Un ami m’a un jour posé l’énigme suivante :
Imaginez que vous êtes un Juif religieux en URSS au début du XXème siècle. Vous êtes arrêté par la Yevsektsiya, la police secrète qui s’occupe des Juifs, et vous êtes emprisonné. Vous avez néanmoins réussi à amadouer le responsable qui s’occupe de votre cas, et qui vous autorise à faire une prière dans l’année, une prière et une seule : celle de votre choix. Il vous donnera le livre de prière, le tallit, les teffilins si nécessaire, et il vous trouvera le minyan requis.
La question est la suivante : quelle prière choisissez-vous ?
Vous pouvez faire durer le suspense un petit peu, et réfléchir à haute voix avec votre interlocuteur.
Il n’y a pas vraiment de « bonne réponse » si vous considérez l’exercice comme une occasion de réfléchir à la manière dont vous hiérarchisez les temps de prière.

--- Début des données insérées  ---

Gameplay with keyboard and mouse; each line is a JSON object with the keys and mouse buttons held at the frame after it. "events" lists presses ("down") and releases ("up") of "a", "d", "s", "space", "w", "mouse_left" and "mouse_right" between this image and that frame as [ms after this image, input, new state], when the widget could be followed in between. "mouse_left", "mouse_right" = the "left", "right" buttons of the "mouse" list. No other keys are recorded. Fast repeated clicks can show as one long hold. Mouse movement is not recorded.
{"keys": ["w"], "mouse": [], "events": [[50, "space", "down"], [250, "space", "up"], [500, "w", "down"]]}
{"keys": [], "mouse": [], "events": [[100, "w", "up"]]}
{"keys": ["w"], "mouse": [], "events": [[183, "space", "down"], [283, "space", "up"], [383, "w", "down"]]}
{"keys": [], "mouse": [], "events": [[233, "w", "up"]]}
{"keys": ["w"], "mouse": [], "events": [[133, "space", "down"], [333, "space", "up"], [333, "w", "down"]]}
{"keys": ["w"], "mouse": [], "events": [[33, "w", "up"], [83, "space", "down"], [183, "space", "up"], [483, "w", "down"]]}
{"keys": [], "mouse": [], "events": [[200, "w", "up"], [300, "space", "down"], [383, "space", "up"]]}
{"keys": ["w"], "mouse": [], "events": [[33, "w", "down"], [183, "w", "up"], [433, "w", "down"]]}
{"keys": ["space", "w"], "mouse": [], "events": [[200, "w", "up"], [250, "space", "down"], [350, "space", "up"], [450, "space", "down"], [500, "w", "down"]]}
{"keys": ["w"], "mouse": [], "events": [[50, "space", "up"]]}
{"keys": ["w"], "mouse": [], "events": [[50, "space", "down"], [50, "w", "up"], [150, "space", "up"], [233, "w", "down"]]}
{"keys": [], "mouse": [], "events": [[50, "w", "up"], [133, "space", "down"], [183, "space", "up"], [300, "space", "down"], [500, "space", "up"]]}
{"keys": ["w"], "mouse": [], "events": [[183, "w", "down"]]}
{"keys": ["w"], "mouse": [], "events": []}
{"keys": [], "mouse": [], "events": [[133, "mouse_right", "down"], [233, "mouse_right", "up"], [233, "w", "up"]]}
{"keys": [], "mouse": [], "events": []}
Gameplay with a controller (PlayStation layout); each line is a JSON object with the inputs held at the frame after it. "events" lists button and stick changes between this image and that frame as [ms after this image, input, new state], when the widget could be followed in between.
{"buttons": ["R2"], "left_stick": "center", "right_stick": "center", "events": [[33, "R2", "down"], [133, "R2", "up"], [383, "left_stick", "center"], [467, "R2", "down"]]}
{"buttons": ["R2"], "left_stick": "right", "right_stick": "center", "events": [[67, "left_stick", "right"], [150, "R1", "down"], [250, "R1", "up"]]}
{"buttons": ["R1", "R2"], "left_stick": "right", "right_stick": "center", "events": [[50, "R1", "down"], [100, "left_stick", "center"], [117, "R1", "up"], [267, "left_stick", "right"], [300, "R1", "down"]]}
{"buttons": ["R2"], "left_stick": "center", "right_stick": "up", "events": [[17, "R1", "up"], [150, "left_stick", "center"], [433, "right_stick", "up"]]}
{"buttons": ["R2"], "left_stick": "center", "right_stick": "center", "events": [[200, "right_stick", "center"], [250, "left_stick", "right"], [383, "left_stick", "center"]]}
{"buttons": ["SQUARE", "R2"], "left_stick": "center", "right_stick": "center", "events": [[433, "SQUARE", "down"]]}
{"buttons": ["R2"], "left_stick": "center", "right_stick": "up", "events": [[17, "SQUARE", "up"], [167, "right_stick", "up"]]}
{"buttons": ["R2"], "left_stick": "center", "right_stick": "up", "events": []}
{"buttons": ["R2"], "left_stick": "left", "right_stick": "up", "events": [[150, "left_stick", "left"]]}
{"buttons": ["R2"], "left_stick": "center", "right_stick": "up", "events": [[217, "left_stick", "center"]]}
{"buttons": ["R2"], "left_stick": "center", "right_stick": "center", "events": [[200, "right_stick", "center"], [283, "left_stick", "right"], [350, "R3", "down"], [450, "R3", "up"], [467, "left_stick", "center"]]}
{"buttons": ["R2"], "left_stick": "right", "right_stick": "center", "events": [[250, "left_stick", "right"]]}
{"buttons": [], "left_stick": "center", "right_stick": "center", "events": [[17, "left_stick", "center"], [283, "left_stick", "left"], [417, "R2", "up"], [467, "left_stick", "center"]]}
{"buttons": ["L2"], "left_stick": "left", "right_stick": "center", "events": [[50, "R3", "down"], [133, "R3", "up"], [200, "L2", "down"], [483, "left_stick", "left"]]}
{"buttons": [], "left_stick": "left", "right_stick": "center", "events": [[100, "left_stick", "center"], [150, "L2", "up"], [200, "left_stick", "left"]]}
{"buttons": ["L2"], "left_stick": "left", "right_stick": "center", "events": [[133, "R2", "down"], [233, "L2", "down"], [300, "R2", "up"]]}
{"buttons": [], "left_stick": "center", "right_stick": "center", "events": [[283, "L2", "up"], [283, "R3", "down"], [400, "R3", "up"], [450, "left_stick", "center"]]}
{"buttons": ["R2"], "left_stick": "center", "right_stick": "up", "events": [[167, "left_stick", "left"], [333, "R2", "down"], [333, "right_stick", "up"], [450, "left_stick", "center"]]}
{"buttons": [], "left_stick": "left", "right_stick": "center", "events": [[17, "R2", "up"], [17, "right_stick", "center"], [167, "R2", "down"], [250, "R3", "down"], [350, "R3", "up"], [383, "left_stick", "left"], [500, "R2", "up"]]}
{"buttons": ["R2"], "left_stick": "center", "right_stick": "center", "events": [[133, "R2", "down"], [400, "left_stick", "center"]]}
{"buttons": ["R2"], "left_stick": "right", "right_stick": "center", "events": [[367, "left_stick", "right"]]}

Mais il y a tout à fait une bonne réponse si vous suivez bien les données de l’énigme. Mon rabbin a trouvé immédiatement, et, dans la foulée, m’a posé une autre énigme de ce genre.
Marquons une petite pause avant de donner la réponse pour vous laisser le temps d’y réfléchir : vous êtes un Juif religieux, en prison pour au moins un an, et on vous donne la possibilité de ne faire qu’une prière ; laquelle choisissez-vous ?
La réponse ?
La prochaine.
Un Juif religieux prie au moins trois fois par jour (un peu plus les jours de fêtes) : en toute logique, la prière qu’il faut choisir est la suivante. Si vous avez déjà fait celle du matin, celle de l’après-midi. Si vous avez déjà fait celle de l’après-midi : celle du soir. Et ainsi de suite.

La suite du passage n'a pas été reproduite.